# Miscellaneous Herp Interests > Photography >  Nikon D90 Help

## Neal

So I'm going to purchase the Nikon D90 when I return home and as I know nothing about DSLR related stuff like lenses, I'm going to need help.

For Macro pictures I know that I'm already getting the Tamron 90mm one as I've read that's one of the better ones that you can get for this camera.

The next dilemma I have is the camera comes with the Nikon 18-105mm VR(Vibration Reduction) and they also have the Nikon 18-55mm VR. I'm assuming that the 105 has a better zoom, and I'll be using this until I get around to getting an 18-200mm or even an 18-300mm I think. Any help would be greatly appreciated.

I could also use some information regarding a different flash, but what I'm confused on is whether the flash attaches to the camera or something else? Thanks for any help.

----------


## CoN

Good choice! My other half bought me my first dslr for my birthday last year, a D90. I`ll never get rid of it, even if I have to keep it for a backup when I upgrade.
Have you bought the camera and lenses yet? If so what did you get? I got mine with the 18-105mm kit lens (I was actually looking for the 18-55mm, but wasn't available here).
Since I got the D90, I've added a few lenses and accessories. I`ll wait for your reply to see what you got and go from there.

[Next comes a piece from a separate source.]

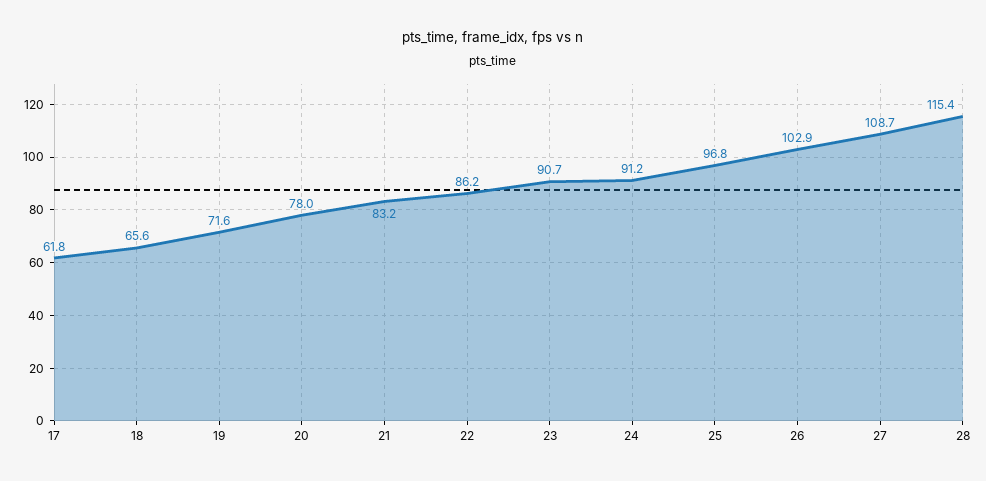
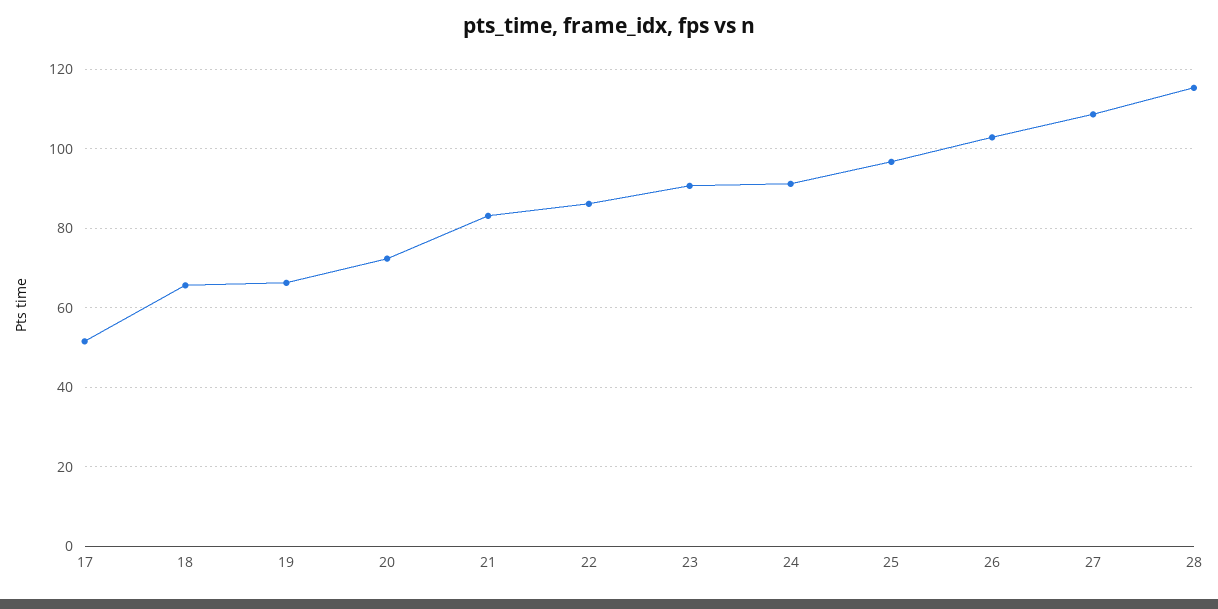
17: 61.8 -> 52
19: 71.6 -> 66
20: 78 -> 72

Here`s a few photos with the D90.
http://www.flickr.com/photos/9583807...7633509508951/

and

http://www.flickr.com/photos/lamb_py...7632563133473/

----------


## reptileexperts

Grats on the new DSLR Neal, they are a fun thing to play with. Get comfortable with the setup you have and make your first add on the flash. You dont need anything too fancy in this department. Check ebay and bhphoto used department and see about picking up a second hand Nikon SB-600 flash, or spring for the newer Sb-700 flash. Add to that a Vello or Stoffen Soft Bounce for another 10 USD, and then a flash cable (to bring the flash off the camera, giving you more creative ability). 

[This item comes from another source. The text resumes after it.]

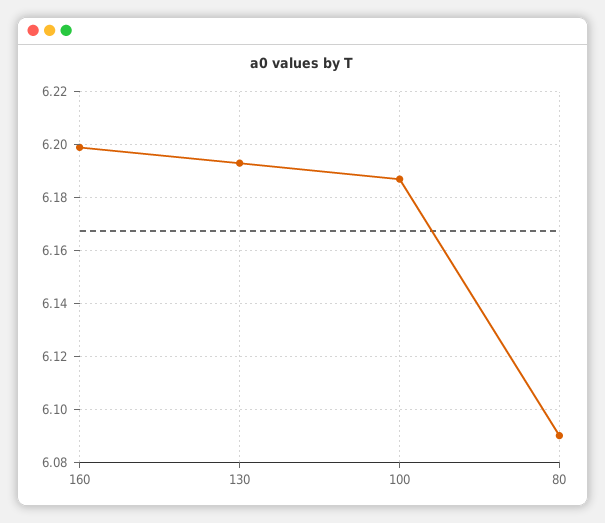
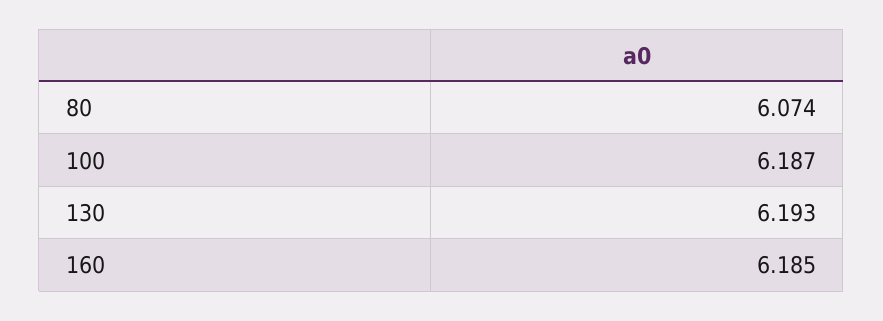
160: 6.2 -> 6.185
80: 6.09 -> 6.074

The Tamron 90mm is fine. Play with it a long while before upgrading your glass. Your glass will be something that when you do upgrade you want to do it right. Mainly because your glass (lenses) is what holds value. the D90 itself will break over time (shutter wear and tear, accidents, upgrade fever), and its value drops monthly to be honest (all bodies, even pro bodies do!). So get use to the DSLR world, then make a sound judgment about lens upgrades. Don't just buy the 200 dollar 300mm lens because it sounds awesome!!! Wait it out. Learn your subjects you want to photograph, if it's just reptiles, your 90mm will do you for a long while. If you want to move onto birds, you need to consider something more along the lengths of 400mm which cost a bit more and just go WAY up for higher end stuff. 

Again, grats, and feel free to shoot me a message if you run into a question. 

Cheers

----------


## Alexis111

Mmmm i am using Nikon D700 and this is my first camera when i started y photography career this is very best camera to use and make photographs i like this camera because the result and all the features of this camera is good and quality .................

----------